--- Text shown ---
2013-Jan-21 23:18 UTC

head link

[LLVMdev] introducing sign extending halfword loads into the LLVM IR

On Jan 21, 2013, at 6:34 AM, Justin Holewinski <justin.holewinski at
gmail.com> wrote:
> 
> On Mon, Jan 21, 2013 at 9:16 AM, Bjorn De Sutter <bjorn.desutter at
elis.ugent.be> wrote:
> On 21 Jan 2013, at 14:39, Justin Holewinski <justin.holewinski at
gmail.com> wrote:
> 
>> Instruction selection happens on a different IR: SelectionDAG.  In this
IR, there are sign-extending loads that the IR converter will use, and are used
for example to load 8/16-bit values into 32-bit registers (with sign or zero
extension).  Any optimizations performed during codegen will be in this
representation, or even MachineInstr form, which is post-isel and any
sign-extension information will already be folded into the machine instruction.
>> 
>> The problem with doing machine-level analysis on LLVM IR is that there
is no guarantee that LLVM IR will be an accurate representation of what the
final code will look like instruction-wise.  LLVM IR can express many operations
that are not legal for a given target and so must be expanded into more than one
operation.  Or the target may support combination instructions that allow
multiple LLVM IR instructions to be folded into one machine instruction.  All of
these are handled during SelectionDAG generation and instruction selection, and
complicate LLVM IR-level analysis of machine-level characteristics.  For the
load example you give, on any architecture that supports sign-extending loads,
the load and sext will be combined into a single instruction (a "load ...
---
• **Task A**
Gather every line of the listing below that contains the string "numericTimeSignature", matching case exactly.
--- Records shown ---
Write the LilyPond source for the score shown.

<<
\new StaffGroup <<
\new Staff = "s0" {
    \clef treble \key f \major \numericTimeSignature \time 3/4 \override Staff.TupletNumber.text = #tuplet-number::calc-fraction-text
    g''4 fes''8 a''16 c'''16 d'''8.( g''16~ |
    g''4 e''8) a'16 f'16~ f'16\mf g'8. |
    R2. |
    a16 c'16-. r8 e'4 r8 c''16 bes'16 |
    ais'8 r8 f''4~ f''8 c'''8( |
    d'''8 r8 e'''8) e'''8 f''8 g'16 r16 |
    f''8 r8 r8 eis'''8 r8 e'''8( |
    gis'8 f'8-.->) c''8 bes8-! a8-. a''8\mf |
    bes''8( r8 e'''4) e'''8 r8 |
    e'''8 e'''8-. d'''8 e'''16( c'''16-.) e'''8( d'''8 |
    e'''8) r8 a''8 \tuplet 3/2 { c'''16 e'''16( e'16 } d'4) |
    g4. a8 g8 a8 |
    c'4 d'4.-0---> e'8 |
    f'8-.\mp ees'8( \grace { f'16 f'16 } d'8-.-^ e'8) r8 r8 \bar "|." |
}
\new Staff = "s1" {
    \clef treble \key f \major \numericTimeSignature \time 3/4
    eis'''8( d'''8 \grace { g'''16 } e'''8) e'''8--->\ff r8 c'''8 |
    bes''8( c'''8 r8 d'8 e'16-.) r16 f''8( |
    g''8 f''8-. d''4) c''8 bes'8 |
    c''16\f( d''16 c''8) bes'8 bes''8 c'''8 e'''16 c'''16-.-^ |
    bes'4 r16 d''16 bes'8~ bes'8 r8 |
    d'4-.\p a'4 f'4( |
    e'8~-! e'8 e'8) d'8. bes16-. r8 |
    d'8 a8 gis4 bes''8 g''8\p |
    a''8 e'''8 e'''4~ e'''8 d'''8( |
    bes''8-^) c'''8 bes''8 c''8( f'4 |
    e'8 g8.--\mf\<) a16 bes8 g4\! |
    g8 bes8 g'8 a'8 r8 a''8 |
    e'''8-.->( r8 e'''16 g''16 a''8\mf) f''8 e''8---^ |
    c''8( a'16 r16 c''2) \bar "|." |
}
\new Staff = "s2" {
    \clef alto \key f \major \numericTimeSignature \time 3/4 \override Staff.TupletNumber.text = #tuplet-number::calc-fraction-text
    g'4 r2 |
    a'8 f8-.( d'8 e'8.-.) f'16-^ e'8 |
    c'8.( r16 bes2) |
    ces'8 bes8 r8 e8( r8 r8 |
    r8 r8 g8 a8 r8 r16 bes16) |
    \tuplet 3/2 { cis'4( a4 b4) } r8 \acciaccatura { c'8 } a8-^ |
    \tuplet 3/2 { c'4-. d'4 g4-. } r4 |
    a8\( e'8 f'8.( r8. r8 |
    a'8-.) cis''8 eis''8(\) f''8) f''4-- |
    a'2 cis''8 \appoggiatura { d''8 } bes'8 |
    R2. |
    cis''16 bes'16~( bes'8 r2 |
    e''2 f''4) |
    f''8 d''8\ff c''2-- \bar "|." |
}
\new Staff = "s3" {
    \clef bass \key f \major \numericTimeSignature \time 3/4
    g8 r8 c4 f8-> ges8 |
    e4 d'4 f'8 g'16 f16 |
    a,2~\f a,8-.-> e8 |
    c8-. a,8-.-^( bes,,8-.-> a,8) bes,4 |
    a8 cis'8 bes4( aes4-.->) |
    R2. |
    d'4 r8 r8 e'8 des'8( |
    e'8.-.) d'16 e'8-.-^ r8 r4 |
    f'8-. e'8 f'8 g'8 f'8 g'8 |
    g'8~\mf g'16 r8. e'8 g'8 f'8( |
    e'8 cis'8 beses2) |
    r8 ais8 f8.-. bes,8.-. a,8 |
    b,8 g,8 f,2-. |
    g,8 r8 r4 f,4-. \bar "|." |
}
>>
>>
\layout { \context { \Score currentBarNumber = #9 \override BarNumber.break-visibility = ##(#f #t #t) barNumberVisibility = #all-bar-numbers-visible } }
---
• **Task B**
In the LLVM mailing list message above, what IR does instruction selection happen on?

• **Exercise answer A**
    \clef treble \key f \major \numericTimeSignature \time 3/4 \override Staff.TupletNumber.text = #tuplet-number::calc-fraction-text
    \clef treble \key f \major \numericTimeSignature \time 3/4
    \clef alto \key f \major \numericTimeSignature \time 3/4 \override Staff.TupletNumber.text = #tuplet-number::calc-fraction-text
    \clef bass \key f \major \numericTimeSignature \time 3/4

• **Exercise answer B**
SelectionDAG.